Photo and story by Donna Iverson
In these dark days, sometimes it's the little things that keep our spirits up... watching a robin pull a worm out of the dirt, daffodils opening their yellow faces in the morning sun, rhubarb stalks pushing up through the garden soil. Each spring, rhubarb offers reassurance, a reliable perennial that performs year after year with little effort on your part.
If you are a rhubarb fan, spring is the time to plant. Most people buy crowns or divisions at their local nursery or garden shop. But you can grow rhubarb from seed. Rhubarb seeds can be purchased from catalogs such as Baker Creek Heirloom Seed Co in Missouri ( email: email@example.com. ) Seeds need to be started indoors or in a nursery bed.
When transplanting to the garden. rhubarb needs a lot of space, about a square foot minimum for each plant. It is a heavy feeder, doesn't tolerate drought, and requires regular watering. Deer, sheep, cows and sheep will eat the leaves which are toxic to humans, as they contain oxalic acid. The plant also produces small inedible flowers. Rhubarb is best planted at the edge of a garden bed so as not to interfere with other vegetable plants.
Rhubarb is one of the first food plants harvested in spring, often as early as May in Michigan.

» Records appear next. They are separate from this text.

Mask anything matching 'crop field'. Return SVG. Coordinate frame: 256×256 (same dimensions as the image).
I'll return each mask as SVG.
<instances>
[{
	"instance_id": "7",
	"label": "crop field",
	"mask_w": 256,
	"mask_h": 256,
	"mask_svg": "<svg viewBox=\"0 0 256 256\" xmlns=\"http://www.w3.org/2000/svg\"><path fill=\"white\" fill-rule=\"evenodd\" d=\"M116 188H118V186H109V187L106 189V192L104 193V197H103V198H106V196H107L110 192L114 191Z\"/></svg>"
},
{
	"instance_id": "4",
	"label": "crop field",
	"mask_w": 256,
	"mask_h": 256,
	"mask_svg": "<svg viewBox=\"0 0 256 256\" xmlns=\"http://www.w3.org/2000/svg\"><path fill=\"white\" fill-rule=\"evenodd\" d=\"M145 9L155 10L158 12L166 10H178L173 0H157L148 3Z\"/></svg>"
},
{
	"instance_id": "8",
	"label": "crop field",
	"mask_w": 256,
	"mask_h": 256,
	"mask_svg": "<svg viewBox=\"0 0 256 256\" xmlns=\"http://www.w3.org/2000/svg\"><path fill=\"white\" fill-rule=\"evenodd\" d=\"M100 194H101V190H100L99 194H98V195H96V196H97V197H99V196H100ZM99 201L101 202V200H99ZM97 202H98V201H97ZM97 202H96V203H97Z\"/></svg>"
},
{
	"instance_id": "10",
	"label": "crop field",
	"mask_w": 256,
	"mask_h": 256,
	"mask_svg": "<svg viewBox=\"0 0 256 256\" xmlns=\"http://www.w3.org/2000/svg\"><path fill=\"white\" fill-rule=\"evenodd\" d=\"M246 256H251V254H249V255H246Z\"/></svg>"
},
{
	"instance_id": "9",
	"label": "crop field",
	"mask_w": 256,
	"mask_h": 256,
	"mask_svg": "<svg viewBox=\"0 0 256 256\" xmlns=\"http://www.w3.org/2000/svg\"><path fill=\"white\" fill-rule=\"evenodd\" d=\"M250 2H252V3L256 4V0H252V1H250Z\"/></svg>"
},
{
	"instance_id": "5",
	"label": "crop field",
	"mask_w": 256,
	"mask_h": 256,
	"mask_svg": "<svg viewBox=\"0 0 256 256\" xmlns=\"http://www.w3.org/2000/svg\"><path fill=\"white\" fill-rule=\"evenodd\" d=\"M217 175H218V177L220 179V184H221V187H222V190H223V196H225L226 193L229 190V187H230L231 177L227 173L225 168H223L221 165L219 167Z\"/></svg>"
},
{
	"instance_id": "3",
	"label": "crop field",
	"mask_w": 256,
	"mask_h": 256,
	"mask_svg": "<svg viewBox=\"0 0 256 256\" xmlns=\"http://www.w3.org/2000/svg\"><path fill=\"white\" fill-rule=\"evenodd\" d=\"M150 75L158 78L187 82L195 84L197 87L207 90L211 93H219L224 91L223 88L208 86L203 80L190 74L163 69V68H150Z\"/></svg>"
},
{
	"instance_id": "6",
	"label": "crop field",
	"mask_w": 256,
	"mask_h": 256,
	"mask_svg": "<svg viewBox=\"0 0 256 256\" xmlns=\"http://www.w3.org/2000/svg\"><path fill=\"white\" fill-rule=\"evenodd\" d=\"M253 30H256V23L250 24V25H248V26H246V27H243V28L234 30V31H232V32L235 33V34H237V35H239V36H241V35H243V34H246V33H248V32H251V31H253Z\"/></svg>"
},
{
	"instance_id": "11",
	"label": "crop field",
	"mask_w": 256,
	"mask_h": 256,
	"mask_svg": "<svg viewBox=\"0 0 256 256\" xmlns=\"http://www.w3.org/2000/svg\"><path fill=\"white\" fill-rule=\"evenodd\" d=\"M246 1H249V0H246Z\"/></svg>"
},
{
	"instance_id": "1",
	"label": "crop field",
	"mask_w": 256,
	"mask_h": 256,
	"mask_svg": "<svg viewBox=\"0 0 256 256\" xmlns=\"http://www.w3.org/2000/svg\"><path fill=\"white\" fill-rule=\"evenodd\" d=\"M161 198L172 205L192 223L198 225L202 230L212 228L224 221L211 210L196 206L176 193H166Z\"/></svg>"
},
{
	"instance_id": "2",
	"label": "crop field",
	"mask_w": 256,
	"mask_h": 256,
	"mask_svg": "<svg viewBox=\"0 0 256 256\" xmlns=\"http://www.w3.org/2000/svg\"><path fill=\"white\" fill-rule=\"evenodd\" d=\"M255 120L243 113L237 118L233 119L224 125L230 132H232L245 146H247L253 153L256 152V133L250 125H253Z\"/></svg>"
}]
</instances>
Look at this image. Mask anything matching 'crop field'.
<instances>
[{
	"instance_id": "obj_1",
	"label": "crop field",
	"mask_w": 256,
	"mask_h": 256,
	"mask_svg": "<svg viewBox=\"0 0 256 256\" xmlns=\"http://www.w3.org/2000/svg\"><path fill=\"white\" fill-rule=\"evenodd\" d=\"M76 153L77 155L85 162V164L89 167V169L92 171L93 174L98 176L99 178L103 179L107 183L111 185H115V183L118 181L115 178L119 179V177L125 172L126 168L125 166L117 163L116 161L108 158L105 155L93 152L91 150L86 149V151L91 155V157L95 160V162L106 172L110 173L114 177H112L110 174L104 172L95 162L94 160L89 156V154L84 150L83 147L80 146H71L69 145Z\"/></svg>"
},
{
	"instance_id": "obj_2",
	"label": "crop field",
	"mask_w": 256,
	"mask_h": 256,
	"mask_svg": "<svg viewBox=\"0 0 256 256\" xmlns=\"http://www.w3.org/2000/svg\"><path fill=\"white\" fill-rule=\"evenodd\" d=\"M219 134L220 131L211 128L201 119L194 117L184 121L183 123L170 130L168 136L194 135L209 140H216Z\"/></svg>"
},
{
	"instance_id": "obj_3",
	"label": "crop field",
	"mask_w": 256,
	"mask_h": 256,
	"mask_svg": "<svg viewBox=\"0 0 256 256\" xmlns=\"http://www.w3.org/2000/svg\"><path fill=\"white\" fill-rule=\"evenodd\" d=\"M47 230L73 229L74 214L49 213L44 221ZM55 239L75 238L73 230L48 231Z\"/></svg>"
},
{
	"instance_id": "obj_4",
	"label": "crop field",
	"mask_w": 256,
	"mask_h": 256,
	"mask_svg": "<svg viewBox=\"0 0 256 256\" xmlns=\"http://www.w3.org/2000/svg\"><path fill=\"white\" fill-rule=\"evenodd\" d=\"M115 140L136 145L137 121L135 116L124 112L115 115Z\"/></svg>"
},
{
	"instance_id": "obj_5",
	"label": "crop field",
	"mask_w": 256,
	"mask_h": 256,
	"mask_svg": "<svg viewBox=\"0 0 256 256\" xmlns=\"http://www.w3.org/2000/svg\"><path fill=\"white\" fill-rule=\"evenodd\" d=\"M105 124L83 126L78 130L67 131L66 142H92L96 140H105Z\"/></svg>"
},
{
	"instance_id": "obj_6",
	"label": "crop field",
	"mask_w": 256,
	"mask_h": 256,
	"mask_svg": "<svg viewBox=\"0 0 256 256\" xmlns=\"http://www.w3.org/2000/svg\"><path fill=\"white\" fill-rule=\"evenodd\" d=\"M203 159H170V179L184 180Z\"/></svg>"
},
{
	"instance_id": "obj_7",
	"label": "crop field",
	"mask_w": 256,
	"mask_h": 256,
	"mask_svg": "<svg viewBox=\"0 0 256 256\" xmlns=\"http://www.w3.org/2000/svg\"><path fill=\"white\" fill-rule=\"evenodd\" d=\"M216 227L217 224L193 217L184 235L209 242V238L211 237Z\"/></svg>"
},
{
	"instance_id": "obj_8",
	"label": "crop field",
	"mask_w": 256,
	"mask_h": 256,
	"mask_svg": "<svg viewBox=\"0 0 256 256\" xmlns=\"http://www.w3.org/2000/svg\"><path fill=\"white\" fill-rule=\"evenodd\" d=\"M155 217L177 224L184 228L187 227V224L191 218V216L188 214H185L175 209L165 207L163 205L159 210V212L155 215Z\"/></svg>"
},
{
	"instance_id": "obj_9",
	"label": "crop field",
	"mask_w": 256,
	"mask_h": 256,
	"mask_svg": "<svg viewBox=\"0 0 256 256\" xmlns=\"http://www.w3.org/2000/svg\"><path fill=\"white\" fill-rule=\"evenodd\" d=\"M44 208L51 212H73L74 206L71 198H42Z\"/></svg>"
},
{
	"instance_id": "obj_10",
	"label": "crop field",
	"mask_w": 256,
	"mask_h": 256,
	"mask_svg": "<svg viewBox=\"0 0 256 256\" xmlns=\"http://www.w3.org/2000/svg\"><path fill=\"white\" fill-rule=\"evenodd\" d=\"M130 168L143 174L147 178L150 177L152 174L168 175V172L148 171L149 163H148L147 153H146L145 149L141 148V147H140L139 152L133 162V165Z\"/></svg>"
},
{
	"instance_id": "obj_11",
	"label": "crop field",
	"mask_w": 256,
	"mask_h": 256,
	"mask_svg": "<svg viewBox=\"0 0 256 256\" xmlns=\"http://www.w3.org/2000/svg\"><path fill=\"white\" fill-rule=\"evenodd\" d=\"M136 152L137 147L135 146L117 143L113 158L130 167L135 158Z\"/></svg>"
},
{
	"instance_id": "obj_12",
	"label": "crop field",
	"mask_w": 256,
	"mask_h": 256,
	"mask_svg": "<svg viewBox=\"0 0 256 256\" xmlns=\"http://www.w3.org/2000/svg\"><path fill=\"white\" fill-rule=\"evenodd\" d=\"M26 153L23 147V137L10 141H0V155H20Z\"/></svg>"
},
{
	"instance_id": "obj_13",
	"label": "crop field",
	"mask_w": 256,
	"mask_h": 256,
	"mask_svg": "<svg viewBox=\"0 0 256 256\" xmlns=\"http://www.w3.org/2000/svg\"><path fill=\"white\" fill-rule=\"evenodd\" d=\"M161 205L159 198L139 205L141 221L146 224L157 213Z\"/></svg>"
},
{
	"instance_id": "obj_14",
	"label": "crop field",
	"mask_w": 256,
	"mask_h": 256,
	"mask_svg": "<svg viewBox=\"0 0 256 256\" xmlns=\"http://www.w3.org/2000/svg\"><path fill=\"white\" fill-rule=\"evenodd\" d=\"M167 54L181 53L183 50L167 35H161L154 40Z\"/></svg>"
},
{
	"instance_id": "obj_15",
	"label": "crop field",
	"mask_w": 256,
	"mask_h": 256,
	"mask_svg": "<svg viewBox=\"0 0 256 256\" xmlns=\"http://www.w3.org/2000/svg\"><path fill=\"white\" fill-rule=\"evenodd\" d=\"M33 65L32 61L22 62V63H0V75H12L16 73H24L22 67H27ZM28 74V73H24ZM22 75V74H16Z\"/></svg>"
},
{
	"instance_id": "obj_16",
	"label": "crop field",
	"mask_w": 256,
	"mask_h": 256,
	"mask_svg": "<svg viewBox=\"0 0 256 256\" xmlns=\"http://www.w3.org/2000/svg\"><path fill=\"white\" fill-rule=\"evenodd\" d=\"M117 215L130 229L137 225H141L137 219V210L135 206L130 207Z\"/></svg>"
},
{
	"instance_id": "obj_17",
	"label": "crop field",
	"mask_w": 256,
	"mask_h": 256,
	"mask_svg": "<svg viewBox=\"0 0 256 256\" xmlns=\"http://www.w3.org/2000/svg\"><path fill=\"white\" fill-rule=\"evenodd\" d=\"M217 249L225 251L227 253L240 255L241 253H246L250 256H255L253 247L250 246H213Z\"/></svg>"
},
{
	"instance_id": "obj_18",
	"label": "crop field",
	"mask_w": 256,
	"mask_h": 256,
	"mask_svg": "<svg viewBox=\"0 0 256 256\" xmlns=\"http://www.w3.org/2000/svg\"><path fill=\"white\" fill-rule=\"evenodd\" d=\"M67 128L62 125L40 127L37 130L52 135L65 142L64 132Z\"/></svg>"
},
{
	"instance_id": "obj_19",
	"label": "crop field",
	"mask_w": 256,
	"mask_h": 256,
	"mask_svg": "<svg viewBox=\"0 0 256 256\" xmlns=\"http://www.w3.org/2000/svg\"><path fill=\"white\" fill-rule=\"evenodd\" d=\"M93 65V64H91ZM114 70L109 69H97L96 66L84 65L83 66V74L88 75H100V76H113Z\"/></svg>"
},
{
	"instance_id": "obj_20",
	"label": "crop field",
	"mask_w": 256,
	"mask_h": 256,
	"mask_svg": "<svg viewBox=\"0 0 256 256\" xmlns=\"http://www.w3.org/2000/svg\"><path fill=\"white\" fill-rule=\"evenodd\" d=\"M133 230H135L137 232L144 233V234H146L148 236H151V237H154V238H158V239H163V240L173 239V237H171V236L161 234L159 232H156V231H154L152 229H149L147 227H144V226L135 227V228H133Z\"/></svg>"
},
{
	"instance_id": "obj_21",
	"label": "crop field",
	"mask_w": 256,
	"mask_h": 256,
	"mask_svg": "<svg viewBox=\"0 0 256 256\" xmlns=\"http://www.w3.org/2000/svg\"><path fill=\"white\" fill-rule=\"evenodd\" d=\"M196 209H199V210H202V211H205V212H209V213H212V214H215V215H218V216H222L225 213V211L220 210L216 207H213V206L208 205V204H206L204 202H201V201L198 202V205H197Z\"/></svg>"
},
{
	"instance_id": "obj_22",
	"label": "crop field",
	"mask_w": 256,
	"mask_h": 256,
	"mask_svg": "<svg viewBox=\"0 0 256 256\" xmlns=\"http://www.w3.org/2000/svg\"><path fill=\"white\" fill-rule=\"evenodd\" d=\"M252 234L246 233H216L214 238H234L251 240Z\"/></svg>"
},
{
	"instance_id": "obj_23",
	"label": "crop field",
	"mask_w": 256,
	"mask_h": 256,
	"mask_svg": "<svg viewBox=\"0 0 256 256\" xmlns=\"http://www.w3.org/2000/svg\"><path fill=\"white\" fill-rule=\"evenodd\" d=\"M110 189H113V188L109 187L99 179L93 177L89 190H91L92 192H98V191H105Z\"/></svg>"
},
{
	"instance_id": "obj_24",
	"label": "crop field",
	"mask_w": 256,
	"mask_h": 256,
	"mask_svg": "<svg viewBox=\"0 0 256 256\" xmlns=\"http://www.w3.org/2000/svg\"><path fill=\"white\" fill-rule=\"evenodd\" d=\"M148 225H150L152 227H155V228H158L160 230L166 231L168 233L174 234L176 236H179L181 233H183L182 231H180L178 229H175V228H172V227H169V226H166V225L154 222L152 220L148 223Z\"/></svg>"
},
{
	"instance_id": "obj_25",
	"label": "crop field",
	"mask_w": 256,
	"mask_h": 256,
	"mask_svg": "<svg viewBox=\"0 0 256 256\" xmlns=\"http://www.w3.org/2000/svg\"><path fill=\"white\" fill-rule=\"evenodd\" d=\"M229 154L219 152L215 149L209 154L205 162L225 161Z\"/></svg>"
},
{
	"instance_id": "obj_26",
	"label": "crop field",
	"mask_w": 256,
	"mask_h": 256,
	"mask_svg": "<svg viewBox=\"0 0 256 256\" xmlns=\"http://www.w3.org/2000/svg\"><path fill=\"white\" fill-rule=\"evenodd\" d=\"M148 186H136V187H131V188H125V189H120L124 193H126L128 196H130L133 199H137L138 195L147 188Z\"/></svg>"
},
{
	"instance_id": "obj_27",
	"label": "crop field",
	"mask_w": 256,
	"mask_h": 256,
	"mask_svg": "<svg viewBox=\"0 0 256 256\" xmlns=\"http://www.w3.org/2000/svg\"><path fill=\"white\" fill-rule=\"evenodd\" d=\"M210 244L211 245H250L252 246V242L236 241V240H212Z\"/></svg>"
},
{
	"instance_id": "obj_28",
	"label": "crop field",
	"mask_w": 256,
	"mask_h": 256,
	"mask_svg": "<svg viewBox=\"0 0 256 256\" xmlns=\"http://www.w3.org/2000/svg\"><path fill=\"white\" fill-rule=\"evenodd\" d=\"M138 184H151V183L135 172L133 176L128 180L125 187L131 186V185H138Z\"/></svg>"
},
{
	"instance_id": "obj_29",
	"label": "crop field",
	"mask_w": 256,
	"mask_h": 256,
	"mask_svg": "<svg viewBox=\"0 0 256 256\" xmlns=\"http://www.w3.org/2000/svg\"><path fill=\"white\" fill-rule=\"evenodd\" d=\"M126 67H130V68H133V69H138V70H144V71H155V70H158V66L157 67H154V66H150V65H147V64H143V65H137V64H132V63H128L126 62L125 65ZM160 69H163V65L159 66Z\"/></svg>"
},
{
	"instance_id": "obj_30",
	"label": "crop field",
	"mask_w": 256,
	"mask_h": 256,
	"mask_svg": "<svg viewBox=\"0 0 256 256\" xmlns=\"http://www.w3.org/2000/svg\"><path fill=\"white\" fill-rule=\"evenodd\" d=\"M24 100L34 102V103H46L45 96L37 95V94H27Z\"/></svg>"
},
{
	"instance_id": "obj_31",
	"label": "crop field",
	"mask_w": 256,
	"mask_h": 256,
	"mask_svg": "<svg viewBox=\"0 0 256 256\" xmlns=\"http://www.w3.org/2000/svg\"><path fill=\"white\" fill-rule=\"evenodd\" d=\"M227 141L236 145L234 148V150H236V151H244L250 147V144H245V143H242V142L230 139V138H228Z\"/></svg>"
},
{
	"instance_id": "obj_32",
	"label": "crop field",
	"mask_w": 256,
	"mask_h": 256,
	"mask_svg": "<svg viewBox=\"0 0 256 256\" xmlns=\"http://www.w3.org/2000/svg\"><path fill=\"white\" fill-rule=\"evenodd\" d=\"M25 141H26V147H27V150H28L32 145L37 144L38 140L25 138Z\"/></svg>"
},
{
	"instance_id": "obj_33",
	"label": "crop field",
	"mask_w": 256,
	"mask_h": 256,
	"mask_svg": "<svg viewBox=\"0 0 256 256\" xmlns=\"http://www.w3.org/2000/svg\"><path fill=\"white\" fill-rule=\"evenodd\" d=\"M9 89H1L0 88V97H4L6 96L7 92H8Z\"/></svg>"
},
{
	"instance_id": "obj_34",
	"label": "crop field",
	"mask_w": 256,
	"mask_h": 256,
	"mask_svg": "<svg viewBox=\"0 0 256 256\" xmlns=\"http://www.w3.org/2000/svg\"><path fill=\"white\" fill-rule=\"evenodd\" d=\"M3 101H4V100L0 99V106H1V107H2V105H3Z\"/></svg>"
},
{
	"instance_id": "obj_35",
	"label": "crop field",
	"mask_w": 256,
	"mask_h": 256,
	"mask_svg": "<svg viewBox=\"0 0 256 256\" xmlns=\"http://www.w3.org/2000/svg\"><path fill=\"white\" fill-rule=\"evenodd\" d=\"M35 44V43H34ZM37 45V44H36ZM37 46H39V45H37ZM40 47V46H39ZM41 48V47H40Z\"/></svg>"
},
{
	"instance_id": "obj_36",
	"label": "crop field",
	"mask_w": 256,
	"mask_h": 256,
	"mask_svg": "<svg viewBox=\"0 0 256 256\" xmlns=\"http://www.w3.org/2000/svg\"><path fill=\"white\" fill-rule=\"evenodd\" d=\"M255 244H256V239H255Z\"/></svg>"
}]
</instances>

Come June, it is in full production and ready to combine with fresh-picked strawberries in a Rhubarb-Strawberry pie. Because rhubarb is so tart, it needs the sweetness of strawberries to provide the perfect sweet-sour balance that our taste buds love. Rhubarb is also used in crumbles, jams, sauces, muffins and cakes. The Finns use it to make mead wine.
Technically, rhubarb is a vegetable, but back in 1947, a New York court legally declared it a fruit, because that is how it is cooked and eaten.
Historically, the rhubarb is an Asian native, dating back thousands of years when it was used by the Chinese for medicine. They used it as a laxative, although there is no scientific evidence of its efficacy. During the Middle Ages, traders carried it along the Silk Road and it made its way to Europe. It was considered a luxury item along with satin, diamonds, pearls and rubies.
In 1730, rhubarb seeds appeared in America, where it was first planted by the famous botanist and horticulturist John Bartram in his Philadelphia garden. It was during the 1700s that rhubarb made the switch from medicine to the food table. By 1809, President Thomas Jefferson was growing rhubarb at Monticello.
Somehow, just the sight of a rhubarb plant in spring, renews my faith that we will make it through this. And gardening can be a helpful tonic to our troubles.